[Saved entries]
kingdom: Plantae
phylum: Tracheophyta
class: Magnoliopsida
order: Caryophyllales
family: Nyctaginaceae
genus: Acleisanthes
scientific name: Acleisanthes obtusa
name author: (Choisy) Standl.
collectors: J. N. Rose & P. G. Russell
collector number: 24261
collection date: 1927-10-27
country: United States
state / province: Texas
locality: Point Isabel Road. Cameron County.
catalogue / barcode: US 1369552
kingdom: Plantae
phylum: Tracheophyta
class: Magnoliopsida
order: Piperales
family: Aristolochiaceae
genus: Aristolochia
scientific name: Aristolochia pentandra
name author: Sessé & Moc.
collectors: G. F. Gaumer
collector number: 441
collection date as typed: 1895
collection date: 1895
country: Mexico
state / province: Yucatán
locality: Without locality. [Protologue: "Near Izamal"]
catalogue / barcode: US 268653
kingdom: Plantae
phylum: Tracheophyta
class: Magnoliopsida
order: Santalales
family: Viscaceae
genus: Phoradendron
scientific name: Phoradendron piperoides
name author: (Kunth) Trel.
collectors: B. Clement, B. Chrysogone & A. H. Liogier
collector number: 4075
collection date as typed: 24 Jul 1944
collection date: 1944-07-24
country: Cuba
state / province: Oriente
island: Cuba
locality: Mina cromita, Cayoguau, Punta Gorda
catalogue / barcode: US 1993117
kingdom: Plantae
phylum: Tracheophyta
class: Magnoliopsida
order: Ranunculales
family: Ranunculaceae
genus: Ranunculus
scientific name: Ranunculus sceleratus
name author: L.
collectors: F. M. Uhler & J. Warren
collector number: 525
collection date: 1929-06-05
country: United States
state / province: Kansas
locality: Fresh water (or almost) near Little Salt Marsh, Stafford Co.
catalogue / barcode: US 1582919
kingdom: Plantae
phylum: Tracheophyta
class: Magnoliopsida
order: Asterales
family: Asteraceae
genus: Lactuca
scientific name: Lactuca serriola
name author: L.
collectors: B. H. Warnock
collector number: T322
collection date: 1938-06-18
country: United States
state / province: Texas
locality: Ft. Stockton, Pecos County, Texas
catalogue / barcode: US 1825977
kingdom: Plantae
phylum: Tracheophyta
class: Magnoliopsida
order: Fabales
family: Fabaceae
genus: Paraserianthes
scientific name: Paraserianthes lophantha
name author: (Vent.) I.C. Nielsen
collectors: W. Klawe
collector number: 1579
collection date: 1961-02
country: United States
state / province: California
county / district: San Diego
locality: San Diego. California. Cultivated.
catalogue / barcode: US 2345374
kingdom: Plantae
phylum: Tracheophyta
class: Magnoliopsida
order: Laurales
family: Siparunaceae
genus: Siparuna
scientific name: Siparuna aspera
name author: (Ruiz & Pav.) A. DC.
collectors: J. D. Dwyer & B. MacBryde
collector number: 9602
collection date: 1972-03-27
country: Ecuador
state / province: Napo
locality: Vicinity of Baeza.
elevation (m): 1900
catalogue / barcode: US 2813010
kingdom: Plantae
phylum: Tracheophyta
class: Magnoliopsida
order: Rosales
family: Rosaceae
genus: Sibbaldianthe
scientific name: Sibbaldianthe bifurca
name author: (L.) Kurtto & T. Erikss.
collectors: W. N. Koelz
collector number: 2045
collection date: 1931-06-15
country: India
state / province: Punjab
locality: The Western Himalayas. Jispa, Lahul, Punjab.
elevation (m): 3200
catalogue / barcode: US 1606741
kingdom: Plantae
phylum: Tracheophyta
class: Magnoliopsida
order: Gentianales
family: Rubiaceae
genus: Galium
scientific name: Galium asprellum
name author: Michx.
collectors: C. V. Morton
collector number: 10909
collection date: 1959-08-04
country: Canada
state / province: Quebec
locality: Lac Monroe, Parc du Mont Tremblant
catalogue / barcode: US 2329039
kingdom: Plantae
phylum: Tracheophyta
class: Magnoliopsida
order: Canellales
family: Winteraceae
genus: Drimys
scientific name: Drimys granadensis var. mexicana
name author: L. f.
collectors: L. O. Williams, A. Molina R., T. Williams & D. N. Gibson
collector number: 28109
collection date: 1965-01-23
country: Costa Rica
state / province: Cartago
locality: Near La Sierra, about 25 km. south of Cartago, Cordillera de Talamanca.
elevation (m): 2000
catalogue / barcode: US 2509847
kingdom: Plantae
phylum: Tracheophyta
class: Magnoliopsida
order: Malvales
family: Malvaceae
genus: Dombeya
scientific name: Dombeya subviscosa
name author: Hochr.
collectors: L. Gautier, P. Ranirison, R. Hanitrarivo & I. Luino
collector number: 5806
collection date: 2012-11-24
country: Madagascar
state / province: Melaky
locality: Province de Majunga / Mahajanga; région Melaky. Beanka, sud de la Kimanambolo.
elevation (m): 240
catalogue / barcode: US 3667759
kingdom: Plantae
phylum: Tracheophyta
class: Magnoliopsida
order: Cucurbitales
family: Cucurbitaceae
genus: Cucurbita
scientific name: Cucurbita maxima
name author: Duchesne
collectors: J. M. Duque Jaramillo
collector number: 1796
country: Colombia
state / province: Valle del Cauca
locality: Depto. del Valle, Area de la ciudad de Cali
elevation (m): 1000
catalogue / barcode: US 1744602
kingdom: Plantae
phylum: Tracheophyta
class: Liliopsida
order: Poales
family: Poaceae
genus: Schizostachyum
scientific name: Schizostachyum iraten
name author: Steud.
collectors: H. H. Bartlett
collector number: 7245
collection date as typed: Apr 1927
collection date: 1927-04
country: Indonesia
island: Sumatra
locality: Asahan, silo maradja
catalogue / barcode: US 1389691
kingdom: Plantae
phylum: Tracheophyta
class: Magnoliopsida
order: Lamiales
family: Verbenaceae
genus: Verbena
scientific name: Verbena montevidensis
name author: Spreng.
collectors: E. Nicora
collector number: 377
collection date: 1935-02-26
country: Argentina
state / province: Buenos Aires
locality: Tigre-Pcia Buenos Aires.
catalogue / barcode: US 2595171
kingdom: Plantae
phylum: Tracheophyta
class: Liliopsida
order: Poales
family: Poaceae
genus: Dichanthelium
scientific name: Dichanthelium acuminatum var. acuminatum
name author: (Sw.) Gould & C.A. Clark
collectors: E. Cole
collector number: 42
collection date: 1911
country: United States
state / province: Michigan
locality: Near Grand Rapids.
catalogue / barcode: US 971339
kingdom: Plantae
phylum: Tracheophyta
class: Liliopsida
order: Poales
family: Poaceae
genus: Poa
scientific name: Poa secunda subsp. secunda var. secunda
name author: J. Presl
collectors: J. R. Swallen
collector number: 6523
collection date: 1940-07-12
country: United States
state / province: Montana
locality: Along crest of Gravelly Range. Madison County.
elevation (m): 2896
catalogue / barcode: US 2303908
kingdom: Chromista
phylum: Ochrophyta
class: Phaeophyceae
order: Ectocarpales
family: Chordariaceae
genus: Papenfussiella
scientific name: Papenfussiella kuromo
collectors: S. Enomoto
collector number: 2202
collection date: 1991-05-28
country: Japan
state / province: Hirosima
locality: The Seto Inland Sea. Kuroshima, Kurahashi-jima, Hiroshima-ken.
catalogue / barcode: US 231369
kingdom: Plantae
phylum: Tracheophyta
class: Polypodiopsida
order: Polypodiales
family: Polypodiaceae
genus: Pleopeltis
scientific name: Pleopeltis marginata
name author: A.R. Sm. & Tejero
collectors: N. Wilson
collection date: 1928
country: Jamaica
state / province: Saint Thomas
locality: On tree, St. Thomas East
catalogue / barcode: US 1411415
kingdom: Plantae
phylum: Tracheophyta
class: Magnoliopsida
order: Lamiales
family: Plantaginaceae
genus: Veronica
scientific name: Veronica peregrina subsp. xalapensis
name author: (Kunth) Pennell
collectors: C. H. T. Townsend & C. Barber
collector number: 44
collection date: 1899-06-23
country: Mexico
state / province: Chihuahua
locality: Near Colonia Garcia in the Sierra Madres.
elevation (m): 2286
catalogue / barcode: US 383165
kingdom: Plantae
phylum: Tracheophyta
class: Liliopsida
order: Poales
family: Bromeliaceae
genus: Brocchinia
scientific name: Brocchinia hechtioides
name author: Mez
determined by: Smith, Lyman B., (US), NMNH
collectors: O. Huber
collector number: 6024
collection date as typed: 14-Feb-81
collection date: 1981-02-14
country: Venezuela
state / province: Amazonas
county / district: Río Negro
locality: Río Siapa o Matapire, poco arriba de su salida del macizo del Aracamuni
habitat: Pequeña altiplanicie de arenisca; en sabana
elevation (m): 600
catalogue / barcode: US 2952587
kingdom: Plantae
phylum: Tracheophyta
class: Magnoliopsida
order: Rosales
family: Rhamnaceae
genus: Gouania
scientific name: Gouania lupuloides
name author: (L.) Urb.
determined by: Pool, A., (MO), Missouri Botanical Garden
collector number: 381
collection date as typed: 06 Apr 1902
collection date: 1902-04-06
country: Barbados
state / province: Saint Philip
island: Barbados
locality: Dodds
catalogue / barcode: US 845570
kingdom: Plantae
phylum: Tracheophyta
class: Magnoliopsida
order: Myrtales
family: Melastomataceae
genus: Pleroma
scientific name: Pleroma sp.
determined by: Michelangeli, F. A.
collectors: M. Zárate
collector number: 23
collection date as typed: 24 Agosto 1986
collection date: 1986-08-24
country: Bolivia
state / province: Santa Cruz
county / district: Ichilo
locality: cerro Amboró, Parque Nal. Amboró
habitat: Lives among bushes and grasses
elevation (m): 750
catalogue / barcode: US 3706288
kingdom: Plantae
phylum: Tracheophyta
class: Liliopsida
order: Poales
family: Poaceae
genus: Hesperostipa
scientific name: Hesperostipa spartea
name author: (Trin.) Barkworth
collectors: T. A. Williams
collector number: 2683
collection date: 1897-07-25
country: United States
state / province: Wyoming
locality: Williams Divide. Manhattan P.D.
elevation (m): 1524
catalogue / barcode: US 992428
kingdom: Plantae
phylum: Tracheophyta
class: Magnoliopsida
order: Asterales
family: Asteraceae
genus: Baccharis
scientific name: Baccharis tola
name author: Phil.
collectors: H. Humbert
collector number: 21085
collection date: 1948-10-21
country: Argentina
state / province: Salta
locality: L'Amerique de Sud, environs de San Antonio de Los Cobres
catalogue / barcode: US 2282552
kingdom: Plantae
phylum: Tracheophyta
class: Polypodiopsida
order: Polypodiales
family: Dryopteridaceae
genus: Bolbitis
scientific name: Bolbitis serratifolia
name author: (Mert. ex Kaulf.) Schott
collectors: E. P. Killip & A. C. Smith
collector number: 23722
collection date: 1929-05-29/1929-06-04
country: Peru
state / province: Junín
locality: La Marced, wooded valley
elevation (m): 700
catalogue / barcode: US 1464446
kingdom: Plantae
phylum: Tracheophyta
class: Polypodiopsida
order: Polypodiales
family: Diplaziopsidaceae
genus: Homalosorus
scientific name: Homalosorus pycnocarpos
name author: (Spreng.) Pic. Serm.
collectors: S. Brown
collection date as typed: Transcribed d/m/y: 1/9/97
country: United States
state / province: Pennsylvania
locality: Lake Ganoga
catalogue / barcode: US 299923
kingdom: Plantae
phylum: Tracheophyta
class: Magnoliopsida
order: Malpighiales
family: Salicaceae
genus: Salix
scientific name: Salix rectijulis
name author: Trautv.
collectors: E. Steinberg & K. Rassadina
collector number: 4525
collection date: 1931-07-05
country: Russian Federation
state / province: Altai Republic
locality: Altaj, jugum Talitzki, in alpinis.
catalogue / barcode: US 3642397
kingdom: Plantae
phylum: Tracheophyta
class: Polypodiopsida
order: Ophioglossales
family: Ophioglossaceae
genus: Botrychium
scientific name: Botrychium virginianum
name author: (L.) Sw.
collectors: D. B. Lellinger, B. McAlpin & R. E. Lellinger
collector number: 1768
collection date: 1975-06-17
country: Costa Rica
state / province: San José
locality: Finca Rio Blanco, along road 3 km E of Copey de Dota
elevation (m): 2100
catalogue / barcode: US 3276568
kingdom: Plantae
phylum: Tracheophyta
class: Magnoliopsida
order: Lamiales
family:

**TASK PROMPT**
Please arrange the lines of the material above, from its first line through the line holding "order: Ranunculales", inclusive, as a JSON list of strings with one string per line and blank lines left out.

**SOLUTION TO THIS EXERCISE**
[
  "kingdom: Plantae",
  "phylum: Tracheophyta",
  "class: Magnoliopsida",
  "order: Caryophyllales",
  "family: Nyctaginaceae",
  "genus: Acleisanthes",
  "scientific name: Acleisanthes obtusa",
  "name author: (Choisy) Standl.",
  "collectors: J. N. Rose & P. G. Russell",
  "collector number: 24261",
  "collection date: 1927-10-27",
  "country: United States",
  "state / province: Texas",
  "locality: Point Isabel Road. Cameron County.",
  "catalogue / barcode: US 1369552",
  "kingdom: Plantae",
  "phylum: Tracheophyta",
  "class: Magnoliopsida",
  "order: Piperales",
  "family: Aristolochiaceae",
  "genus: Aristolochia",
  "scientific name: Aristolochia pentandra",
  "name author: Sessé & Moc.",
  "collectors: G. F. Gaumer",
  "collector number: 441",
  "collection date as typed: 1895",
  "collection date: 1895",
  "country: Mexico",
  "state / province: Yucatán",
  "locality: Without locality. [Protologue: \"Near Izamal\"]",
  "catalogue / barcode: US 268653",
  "kingdom: Plantae",
  "phylum: Tracheophyta",
  "class: Magnoliopsida",
  "order: Santalales",
  "family: Viscaceae",
  "genus: Phoradendron",
  "scientific name: Phoradendron piperoides",
  "name author: (Kunth) Trel.",
  "collectors: B. Clement, B. Chrysogone & A. H. Liogier",
  "collector number: 4075",
  "collection date as typed: 24 Jul 1944",
  "collection date: 1944-07-24",
  "country: Cuba",
  "state / province: Oriente",
  "island: Cuba",
  "locality: Mina cromita, Cayoguau, Punta Gorda",
  "catalogue / barcode: US 1993117",
  "kingdom: Plantae",
  "phylum: Tracheophyta",
  "class: Magnoliopsida",
  "order: Ranunculales"
]